Wisconsin experienced a dramatic up-tick in the number of children living in poverty. Census data show the number of school age children in poverty rose to about one out of six children in 2010.
According to the US census two-thirds of Wisconsin counties experienced a significant increase in child poverty over the last three years. According to a Department of Public Instruction (DPI) memo every county but one in the new 31st Senate District experienced a significant increase in child poverty.
One consequence of growing poverty is a growing achievement gap. There are many factors that influence student achievement such as access to health care, safe housing, and poverty. Studies show that children living in poverty and minority children are less likely to succeed in school. This pattern exists throughout the US, but when it comes to the gap between white and black students in 8th grade math, Wisconsin leads the nation.
This week the Senate Education Committee heard testimony about how the historic cuts to education funding in the last state budget makes addressing the problems of poverty more difficult.
The $1.6 billion cut to education funding included special state aid given to school districts to help with special needs – including districts with high poverty.
In 2007, my legislative colleagues and I created the special ‘High Poverty Aid’ to help school districts with high poverty numbers. At that time only 23 schools met the requirement of at least half of their students being eligible for free and reduced lunch (a measure of poverty). This year, the number of eligible schools has quadrupled. The reduced amount of aid will not keep pace with the increasing poverty statewide. Schools are forced to do more with less.
Researchers testified at the hearing that students in poorer districts suffered more under the most recent round of budget cuts even though taxpayers in these poorer districts paid more.
They explained that teachers and support workers make up about 80% of a school’s budget. When money is tight, it is personnel that are lost.
Using DPI data, UW Professors Jim Shaw and Carolyn Kelley discovered the poorest 30 school districts lost almost six times more staff than the wealthiest 30 school districts.
Shaw and Kelley argued for “strategic increases in teacher salaries to improve performance and teacher incentives and portability of pensions to recruit high quality teachers to high need schools.”
“We need to realign resources,” said Professor and former Racine Superintendent Jim Shaw. “We are at a really good time to talk about a new way. We know the strategies that are really effective: summer school, after school programs, preschool. It would be wise to look at the most effective way to close the achievement gap.”
To help all children be successful, our state education dollars must be wisely invested. Committee members were urged to pass State Superintendent Tony Evers’ Fair Funding for Schools Plan. This idea pays schools a minimum amount just to open the doors and keep on the lights. Poverty and the communities’ ability to pay are factors included in state aid received by the local school from the state.
Fair Funding for Schools is an important part of the answer and critical to the economic success of our state.
In the meantime, teachers I know are stocking up on granola bars and other items that help poor children deal with the stress of poverty and prepare them to learn.

● ● ● ● ●

## Problem requirements
Quote the stretch of the article on child poverty in Wisconsin from "One consequence of" through "with high poverty.".

## Extracted data
● ● ● ● ●

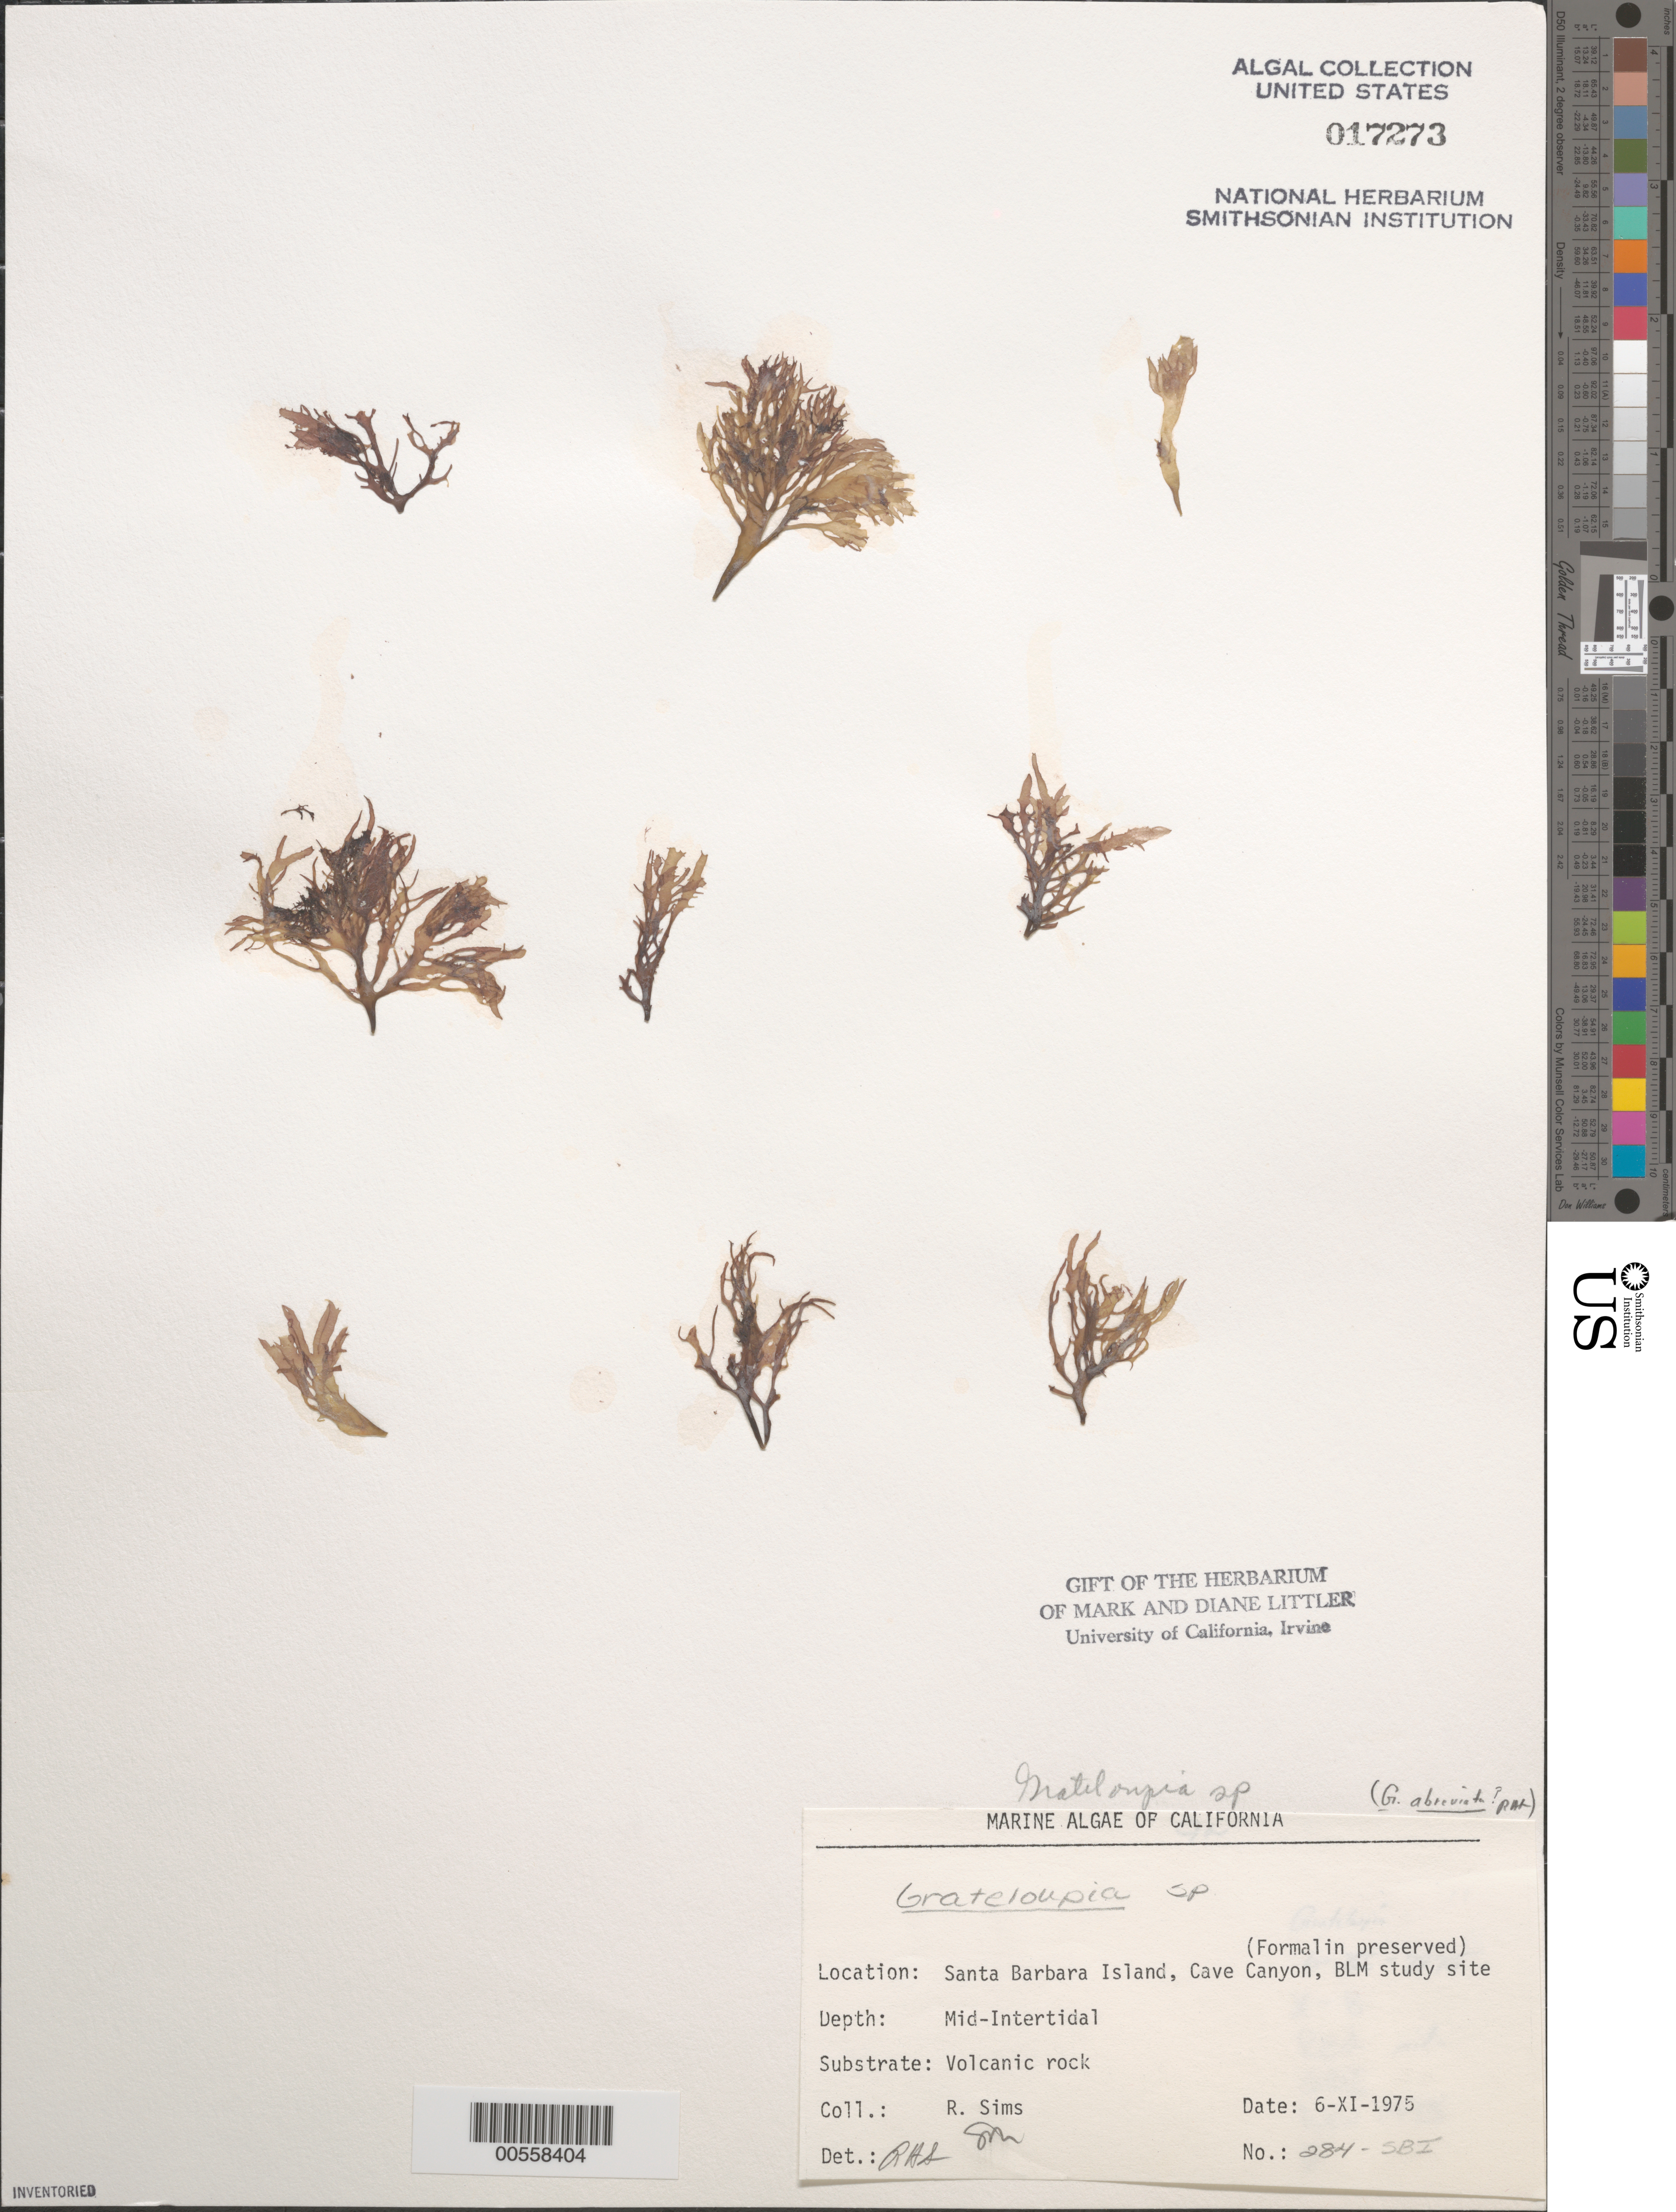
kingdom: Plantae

● ● ● ● ●

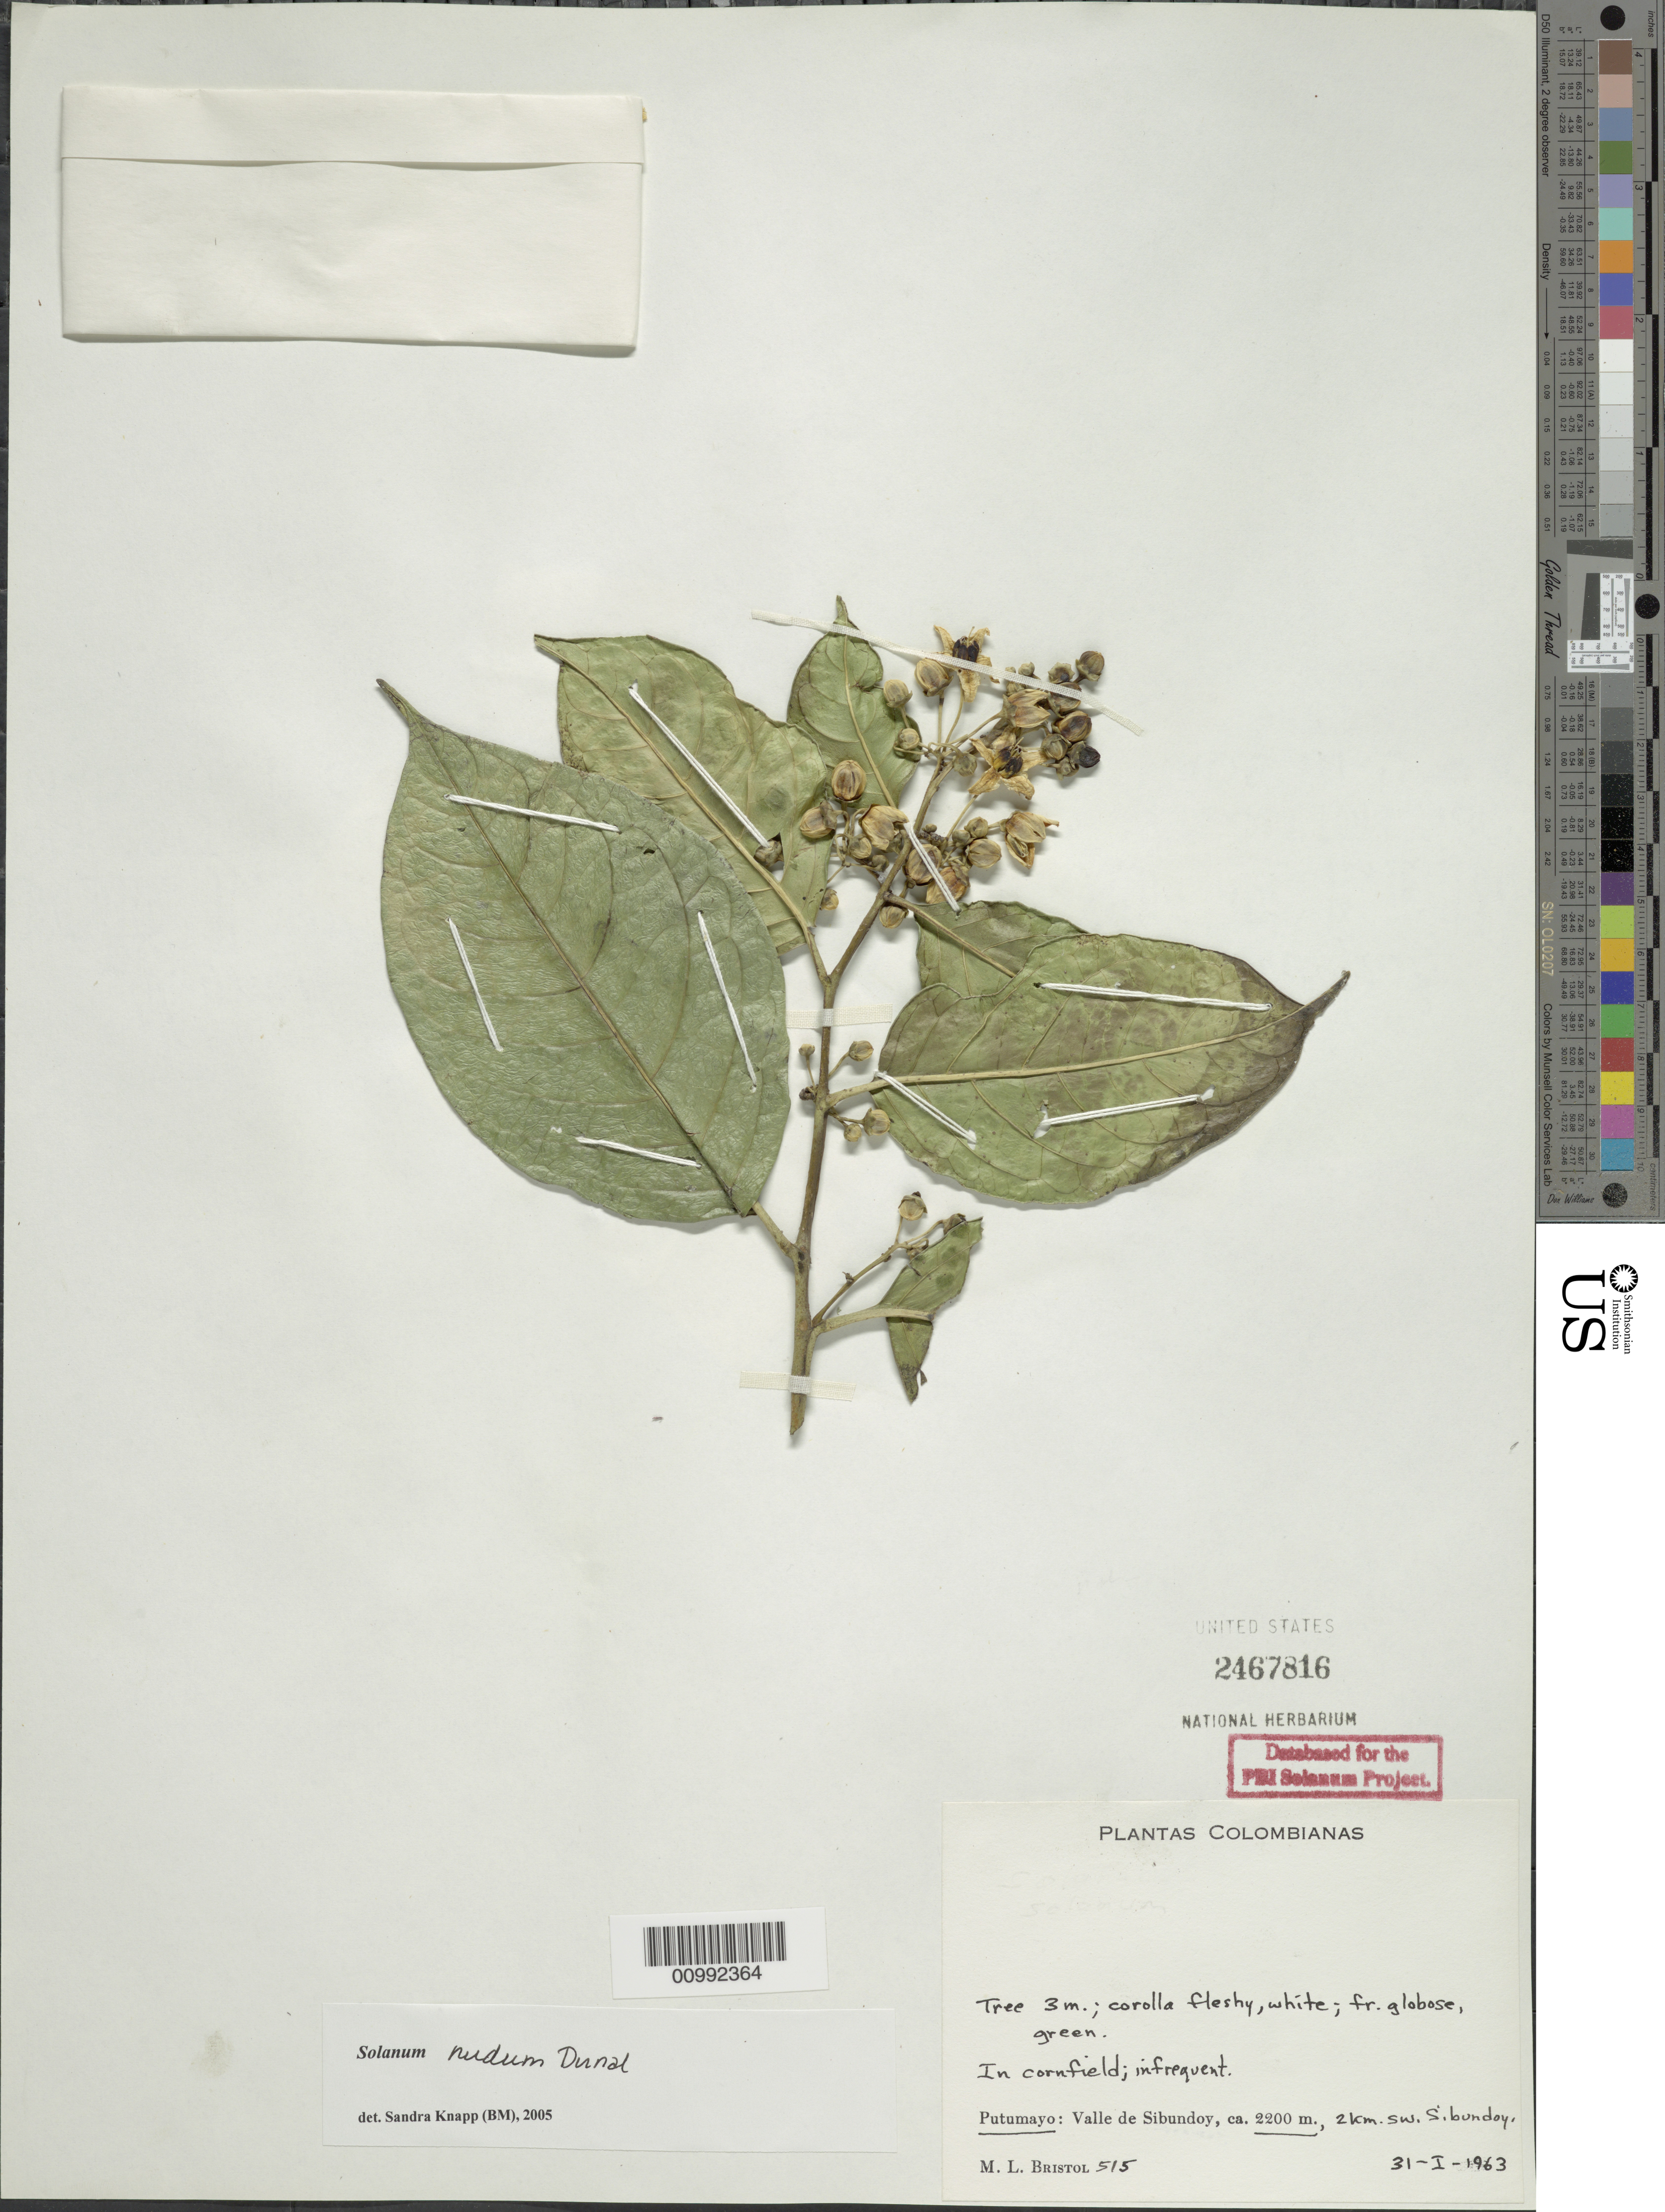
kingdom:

● ● ● ● ●

## Answer to this exercise
One consequence of growing poverty is a growing achievement gap. There are many factors that influence student achievement such as access to health care, safe housing, and poverty. Studies show that children living in poverty and minority children are less likely to succeed in school. This pattern exists throughout the US, but when it comes to the gap between white and black students in 8th grade math, Wisconsin leads the nation.
This week the Senate Education Committee heard testimony about how the historic cuts to education funding in the last state budget makes addressing the problems of poverty more difficult.
The $1.6 billion cut to education funding included special state aid given to school districts to help with special needs – including districts with high poverty.